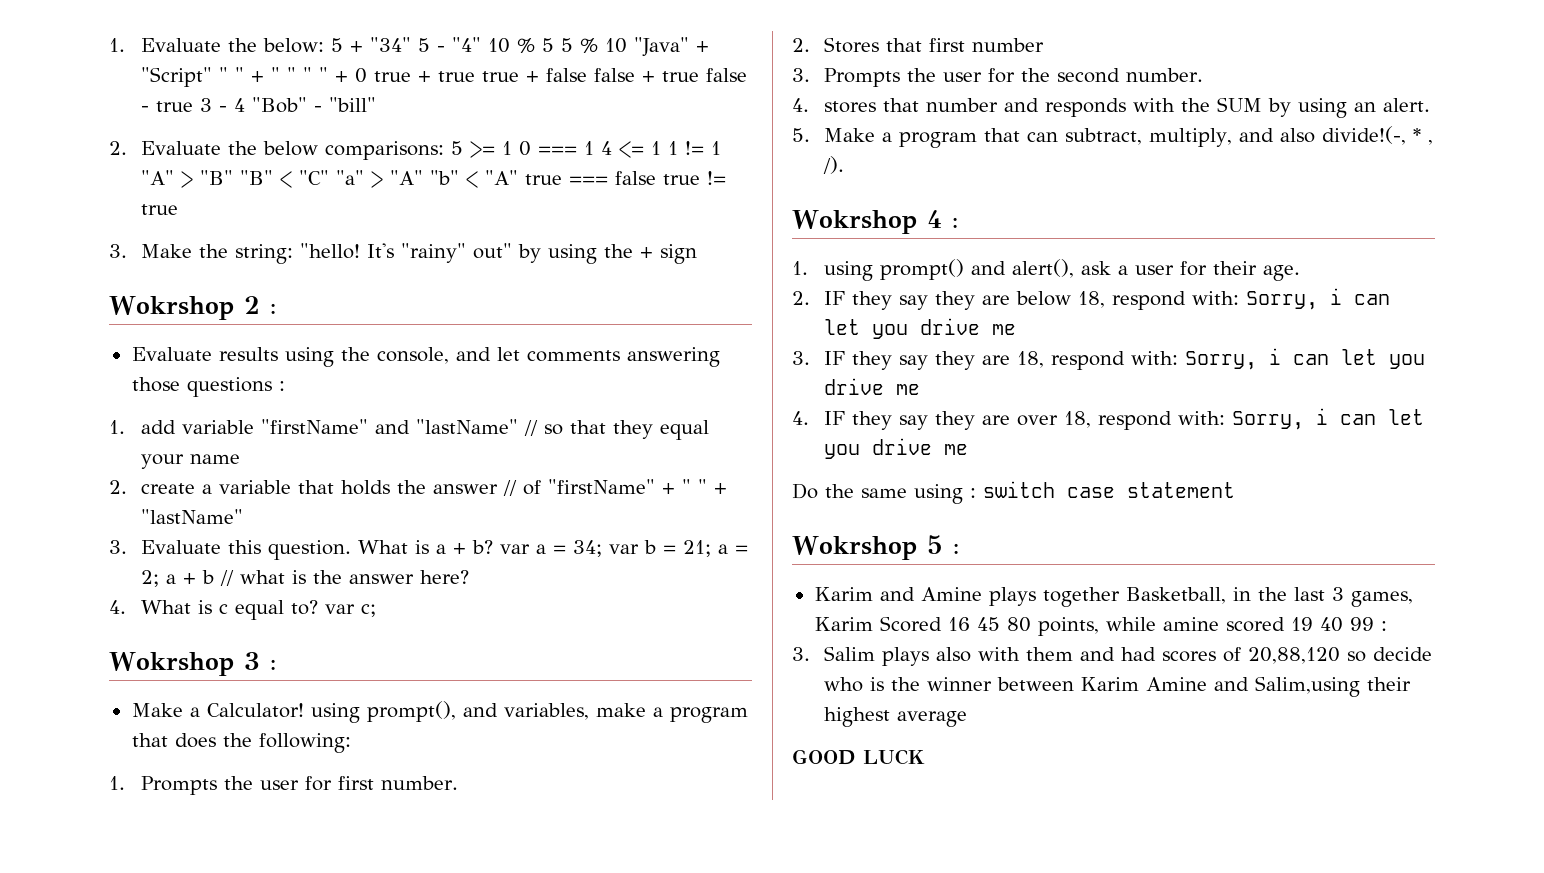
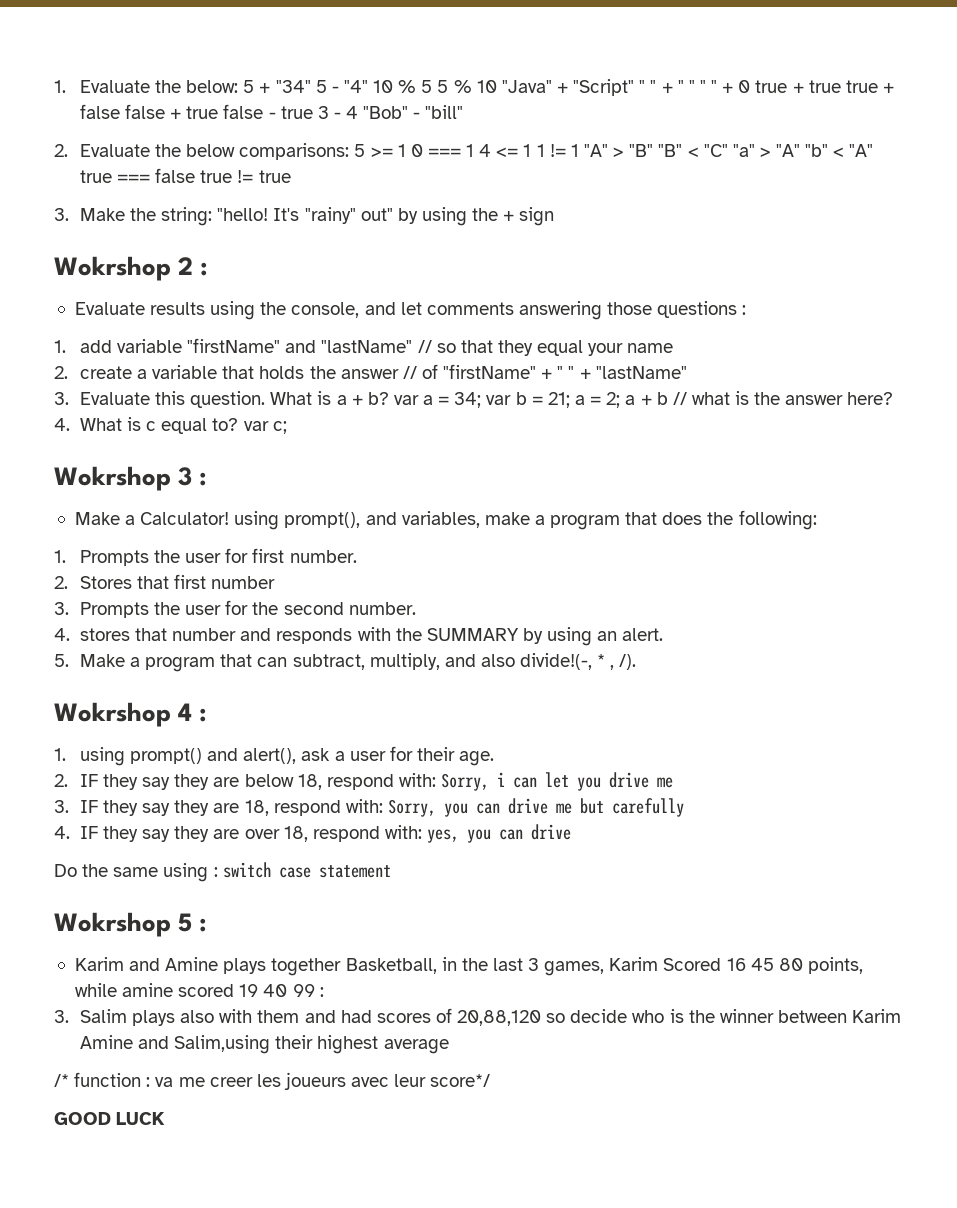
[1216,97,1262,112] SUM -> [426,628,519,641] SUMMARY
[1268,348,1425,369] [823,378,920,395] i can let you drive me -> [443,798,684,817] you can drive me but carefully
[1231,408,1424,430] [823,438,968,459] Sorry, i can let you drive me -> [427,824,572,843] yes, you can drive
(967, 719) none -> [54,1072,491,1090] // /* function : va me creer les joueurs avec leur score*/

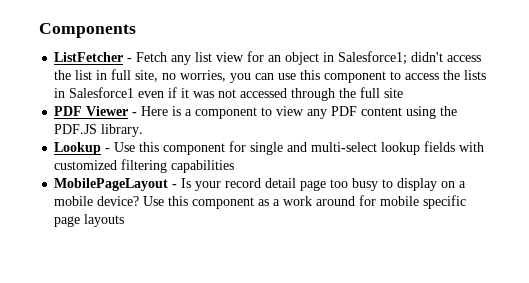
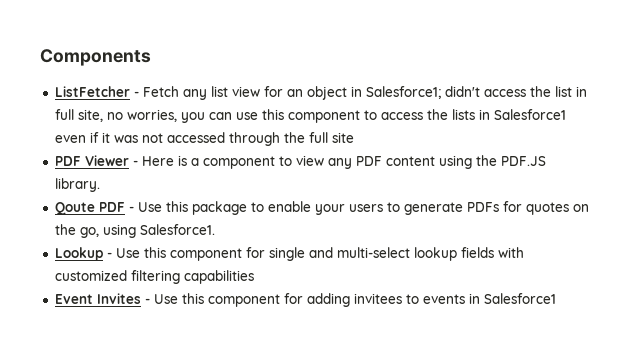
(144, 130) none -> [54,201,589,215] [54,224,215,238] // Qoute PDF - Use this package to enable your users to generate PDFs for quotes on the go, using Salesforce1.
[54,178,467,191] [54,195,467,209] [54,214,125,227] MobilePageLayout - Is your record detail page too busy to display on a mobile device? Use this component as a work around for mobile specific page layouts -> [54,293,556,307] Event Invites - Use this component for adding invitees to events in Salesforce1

-----

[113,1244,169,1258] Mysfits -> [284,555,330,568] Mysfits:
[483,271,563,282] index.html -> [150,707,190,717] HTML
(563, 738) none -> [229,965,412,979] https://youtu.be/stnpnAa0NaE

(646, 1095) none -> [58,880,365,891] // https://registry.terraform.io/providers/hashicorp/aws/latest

-----

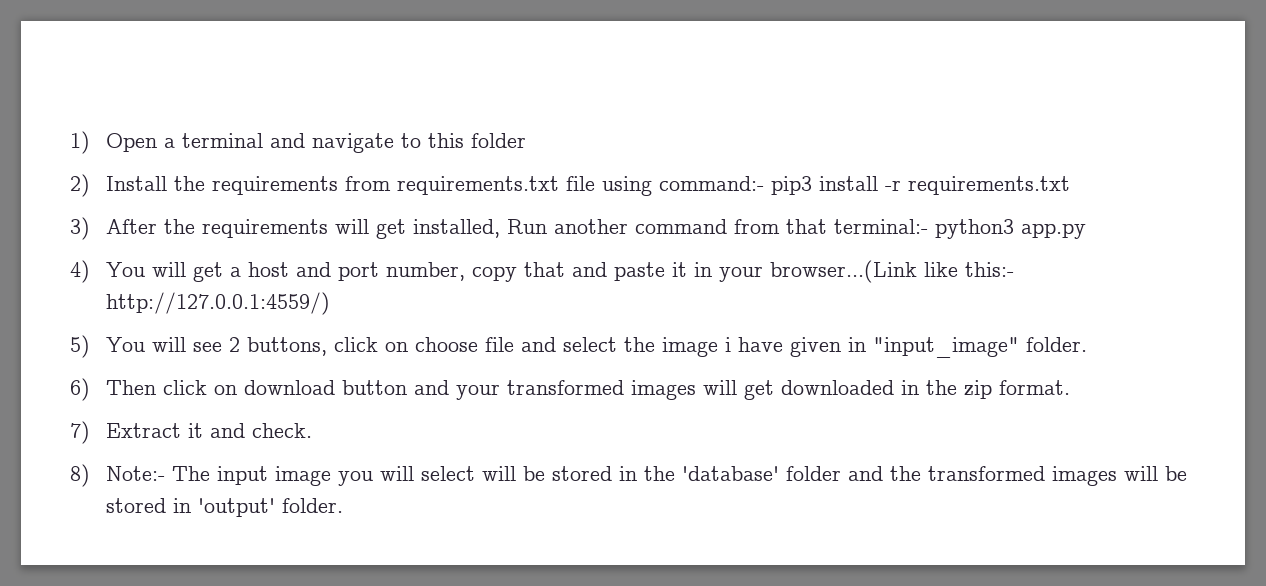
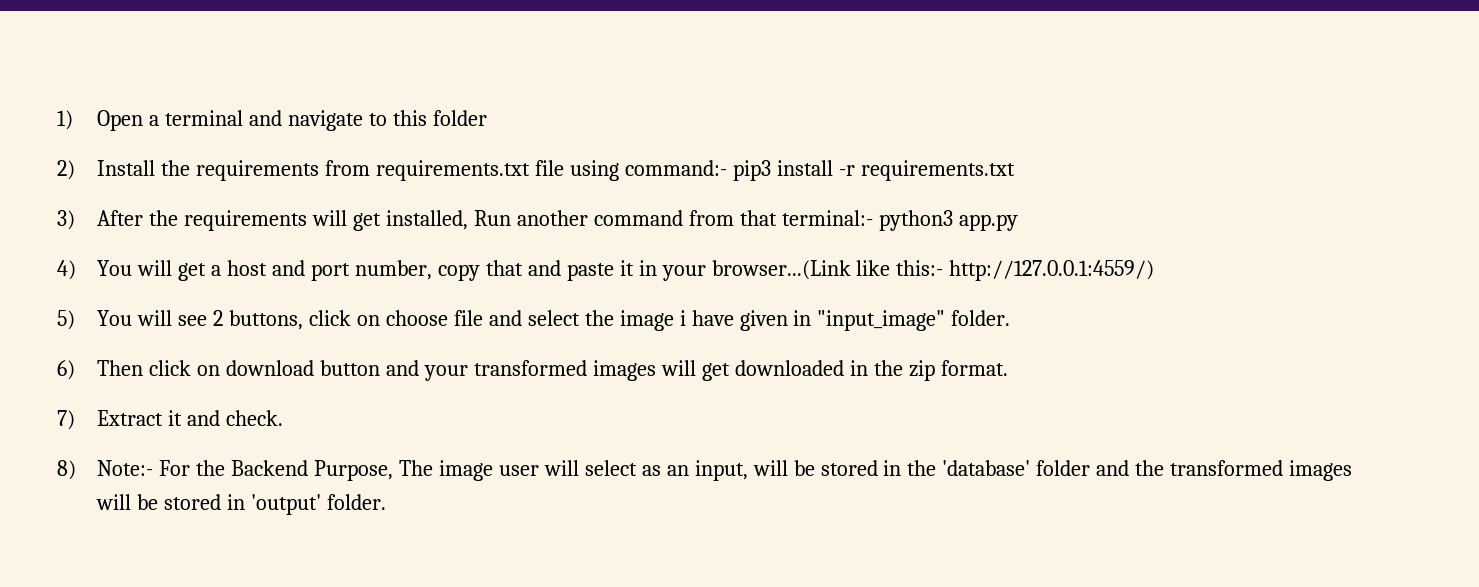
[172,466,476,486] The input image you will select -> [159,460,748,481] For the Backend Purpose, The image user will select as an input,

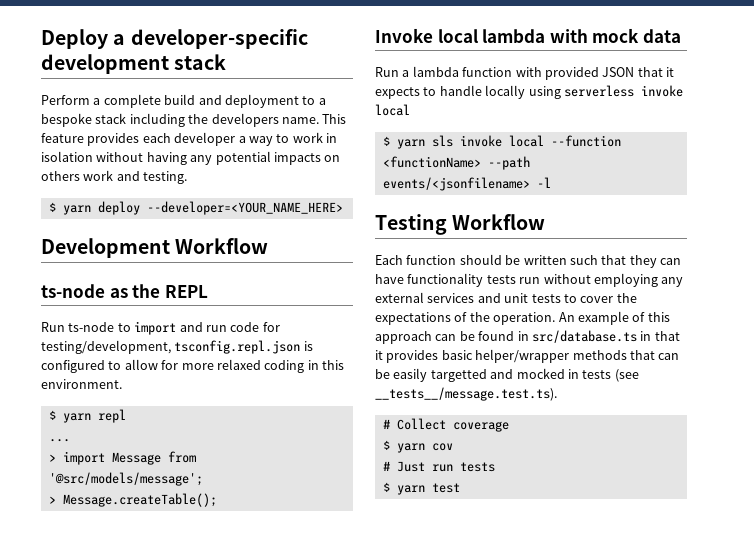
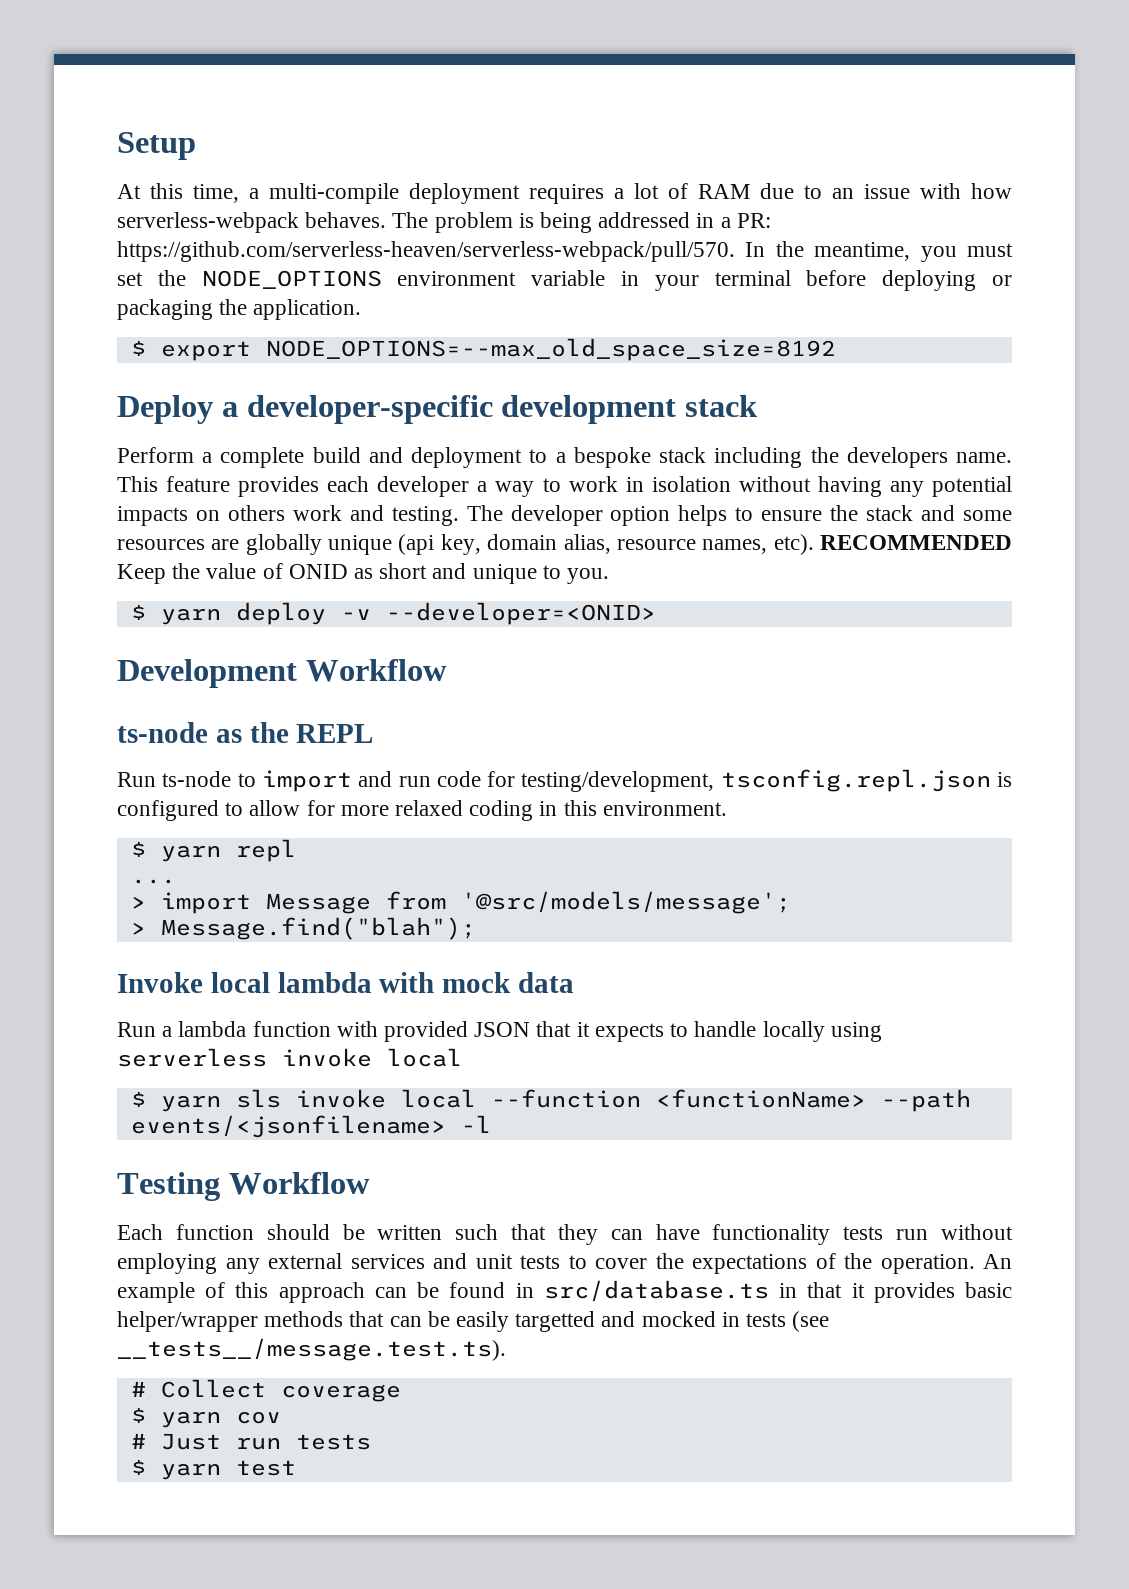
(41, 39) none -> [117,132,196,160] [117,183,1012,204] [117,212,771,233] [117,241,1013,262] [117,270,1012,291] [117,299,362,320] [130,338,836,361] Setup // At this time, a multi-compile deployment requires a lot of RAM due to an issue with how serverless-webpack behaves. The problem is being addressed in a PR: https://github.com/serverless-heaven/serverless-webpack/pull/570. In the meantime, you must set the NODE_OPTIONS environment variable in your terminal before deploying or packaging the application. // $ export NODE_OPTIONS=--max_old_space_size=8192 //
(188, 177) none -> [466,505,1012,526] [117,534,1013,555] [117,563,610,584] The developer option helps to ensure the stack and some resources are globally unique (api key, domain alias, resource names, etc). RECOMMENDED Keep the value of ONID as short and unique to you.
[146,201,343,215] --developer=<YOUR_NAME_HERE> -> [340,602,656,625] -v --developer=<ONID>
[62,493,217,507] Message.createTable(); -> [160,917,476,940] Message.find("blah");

-----

Task statement:
Reproduce exactly the entries above, limited to the lines from the one with "[1216,97,1262,112] SUM ->" through the one with "(967, 719) none", both included.

Exercise answer:
[1216,97,1262,112] SUM -> [426,628,519,641] SUMMARY
[1268,348,1425,369] [823,378,920,395] i can let you drive me -> [443,798,684,817] you can drive me but carefully
[1231,408,1424,430] [823,438,968,459] Sorry, i can let you drive me -> [427,824,572,843] yes, you can drive
(967, 719) none -> [54,1072,491,1090] // /* function : va me creer les joueurs avec leur score*/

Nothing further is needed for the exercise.